Page-level text extractions
----------

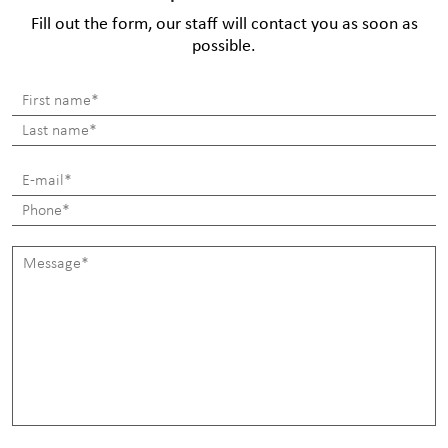
Fill out the form, our staff will contact you as soon as
possible.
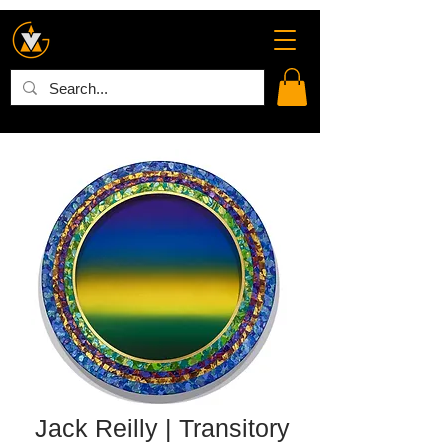
Jack Reilly | Transitory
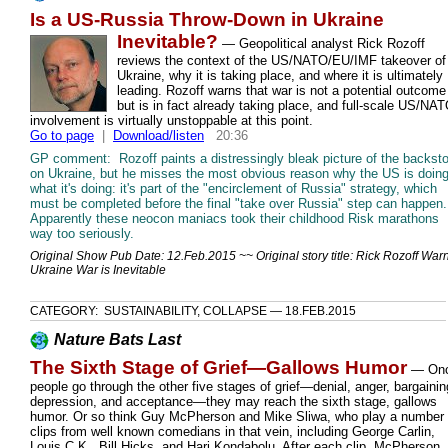
Is a US-Russia Throw-Down in Ukraine
Inevitable?
—
Geopolitical analyst Rick Rozoff
reviews the context of the US/NATO/EU/IMF takeover of
Ukraine, why it is taking place, and where it is ultimately
leading. Rozoff warns that war is not a potential outcome
but is in fact already taking place, and full-scale US/NA
involvement is virtually unstoppable at this point.
Go to page
|
Download/listen
20:36
GP comment: Rozoff paints a distressingly bleak picture of the backst
on Ukraine, but he misses the most obvious reason why the US is doin
what it's doing: it's part of the "encirclement of Russia" strategy, which
must be completed before the final "take over Russia" step can happen.
Apparently these neocon maniacs took their childhood Risk marathons
way too seriously.
Original Show Pub Date: 12.Feb.2015 ~~ Original story title: Rick Rozoff War
Ukraine War is Inevitable
CATEGORY: SUSTAINABILITY, COLLAPSE — 18.FEB.2015
Nature Bats Last
The Sixth Stage of Grief—Gallows Humor
— On
people go through the other five stages of grief—denial, anger, bargainin
depression, and acceptance—they may reach the sixth stage, gallows
humor. Or so think Guy McPherson and Mike Sliwa, who play a number 
clips from well known comedians in that vein, including George Carlin,
Louis C.K., Bill Hicks, and Hari Kondabolu. After each clip, McPherson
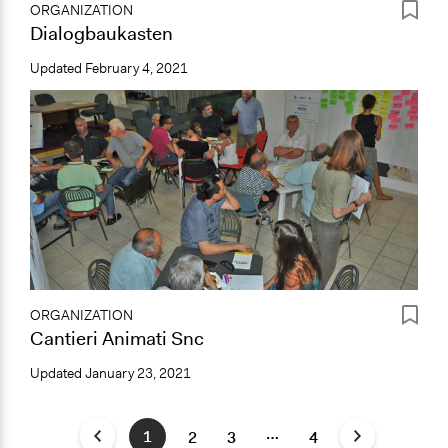
ORGANIZATION
Dialogbaukasten
Updated
February 4, 2021
ORGANIZATION
Cantieri Animati Snc
Updated
January 23, 2021
…
1
2
3
4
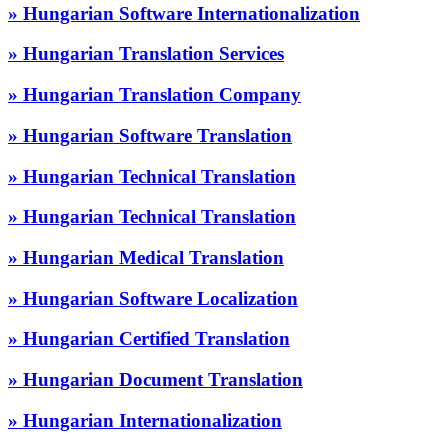
» Hungarian Software Internationalization
» Hungarian Translation Services
» Hungarian Translation Company
» Hungarian Software Translation
» Hungarian Technical Translation
» Hungarian Technical Translation
» Hungarian Medical Translation
» Hungarian Software Localization
» Hungarian Certified Translation
» Hungarian Document Translation
» Hungarian Internationalization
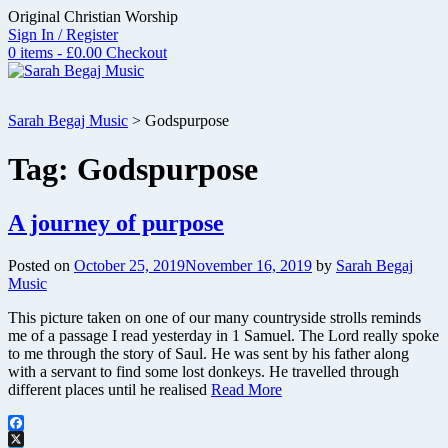
Skip
Original Christian Worship
to
Sign In / Register
content
0 items - £0.00
Checkout
Sarah Begaj Music
>
Godspurpose
Tag:
Godspurpose
A journey of purpose
Posted on
October 25, 2019
November 16, 2019
by
Sarah Begaj
Music
This picture taken on one of our many countryside strolls reminds
me of a passage I read yesterday in 1 Samuel. The Lord really spoke
to me through the story of Saul. He was sent by his father along
with a servant to find some lost donkeys. He travelled through
different places until he realised
Read More
Facebook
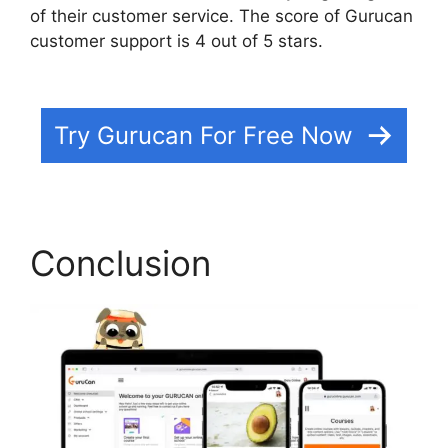
of their customer service. The score of Gurucan
customer support is 4 out of 5 stars.
Html
Landing Page Template Free Gurucan
Try Gurucan For Free Now
Conclusion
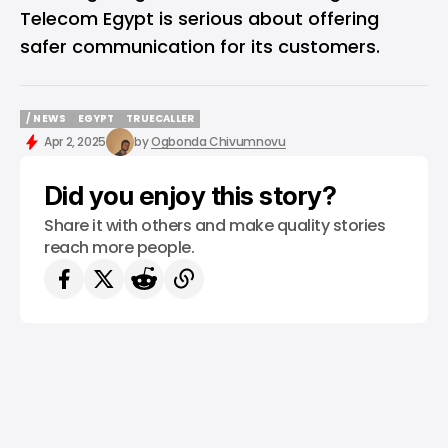
Telecom Egypt is serious about offering
safer communication for its customers.
/ NEWS
EGYPT
TRUECALLER
/ NEWS
EGYPT
TRUECALLER
Apr 2, 2025
by
Ogbonda Chivumnovu
Did you enjoy this story?
Share it with others and make quality stories
reach more people.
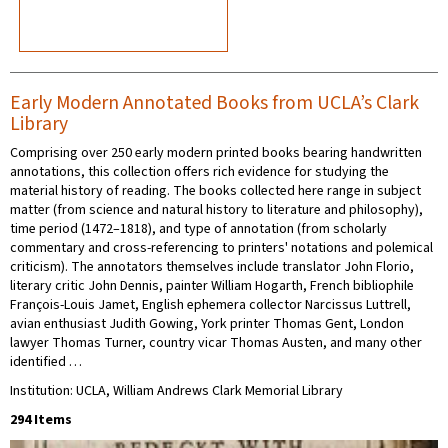
Early Modern Annotated Books from UCLA’s Clark
Library
Comprising over 250 early modern printed books bearing handwritten
annotations, this collection offers rich evidence for studying the
material history of reading. The books collected here range in subject
matter (from science and natural history to literature and philosophy),
time period (1472–1818), and type of annotation (from scholarly
commentary and cross-referencing to printers' notations and polemical
criticism). The annotators themselves include translator John Florio,
literary critic John Dennis, painter William Hogarth, French bibliophile
François-Louis Jamet, English ephemera collector Narcissus Luttrell,
avian enthusiast Judith Gowing, York printer Thomas Gent, London
lawyer Thomas Turner, country vicar Thomas Austen, and many other
identified …
Institution: UCLA, William Andrews Clark Memorial Library
294 Items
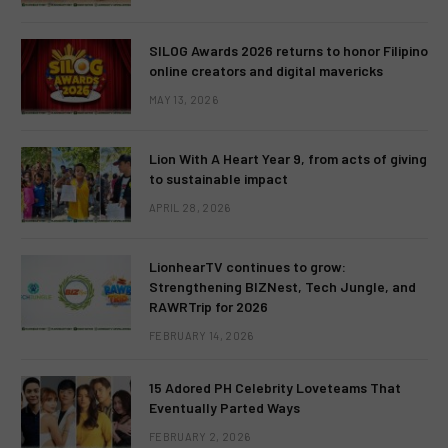
SILOG Awards 2026 returns to honor Filipino
online creators and digital mavericks
MAY 13, 2026
Lion With A Heart Year 9, from acts of giving
to sustainable impact
APRIL 28, 2026
LionhearTV continues to grow:
Strengthening BIZNest, Tech Jungle, and
RAWRTrip for 2026
FEBRUARY 14, 2026
15 Adored PH Celebrity Loveteams That
Eventually Parted Ways
FEBRUARY 2, 2026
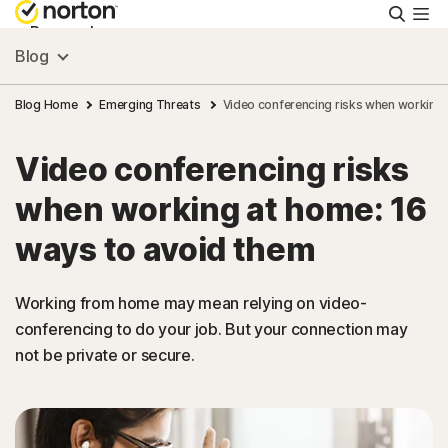
Searc
Personal
Blog
Small Business
Blog Home
Emerging Threats
Video conferencing risks when working 
Video conferencing risks
Resources
when working at home: 16
Support
ways to avoid them
Try Free
Working from home may mean relying on video-
conferencing to do your job. But your connection may
not be private or secure.
US
Sign In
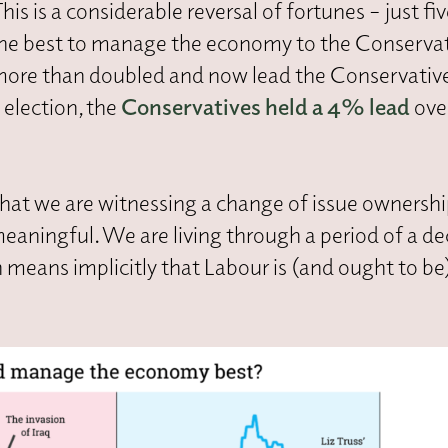
is a considerable reversal of fortunes – just fiv
he best to manage the economy to the Conserva
 more than doubled and now lead the Conservativ
election, the
Conservatives held a 4% lead
ove
that we are witnessing a change of issue ownersh
eaningful. We are living through a period of a dec
means implicitly that Labour is (and ought to be)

----------

Please set down exactly the lines from the first line of the data above through the line with "Hungarian Medical Translation", both included, leaving out the pictures.

# Solution for this problem:
Fill out the form, our staff will contact you as soon as
possible.
Jack Reilly | Transitory
Is a US-Russia Throw-Down in Ukraine
Inevitable?
—
Geopolitical analyst Rick Rozoff
reviews the context of the US/NATO/EU/IMF takeover of
Ukraine, why it is taking place, and where it is ultimately
leading. Rozoff warns that war is not a potential outcome
but is in fact already taking place, and full-scale US/NA
involvement is virtually unstoppable at this point.
Go to page
|
Download/listen
20:36
GP comment: Rozoff paints a distressingly bleak picture of the backst
on Ukraine, but he misses the most obvious reason why the US is doin
what it's doing: it's part of the "encirclement of Russia" strategy, which
must be completed before the final "take over Russia" step can happen.
Apparently these neocon maniacs took their childhood Risk marathons
way too seriously.
Original Show Pub Date: 12.Feb.2015 ~~ Original story title: Rick Rozoff War
Ukraine War is Inevitable
CATEGORY: SUSTAINABILITY, COLLAPSE — 18.FEB.2015
Nature Bats Last
The Sixth Stage of Grief—Gallows Humor
— On
people go through the other five stages of grief—denial, anger, bargainin
depression, and acceptance—they may reach the sixth stage, gallows
humor. Or so think Guy McPherson and Mike Sliwa, who play a number 
clips from well known comedians in that vein, including George Carlin,
Louis C.K., Bill Hicks, and Hari Kondabolu. After each clip, McPherson
ORGANIZATION
Dialogbaukasten
Updated
February 4, 2021
ORGANIZATION
Cantieri Animati Snc
Updated
January 23, 2021
…
1
2
3
4
» Hungarian Software Internationalization
» Hungarian Translation Services
» Hungarian Translation Company
» Hungarian Software Translation
» Hungarian Technical Translation
» Hungarian Technical Translation
» Hungarian Medical Translation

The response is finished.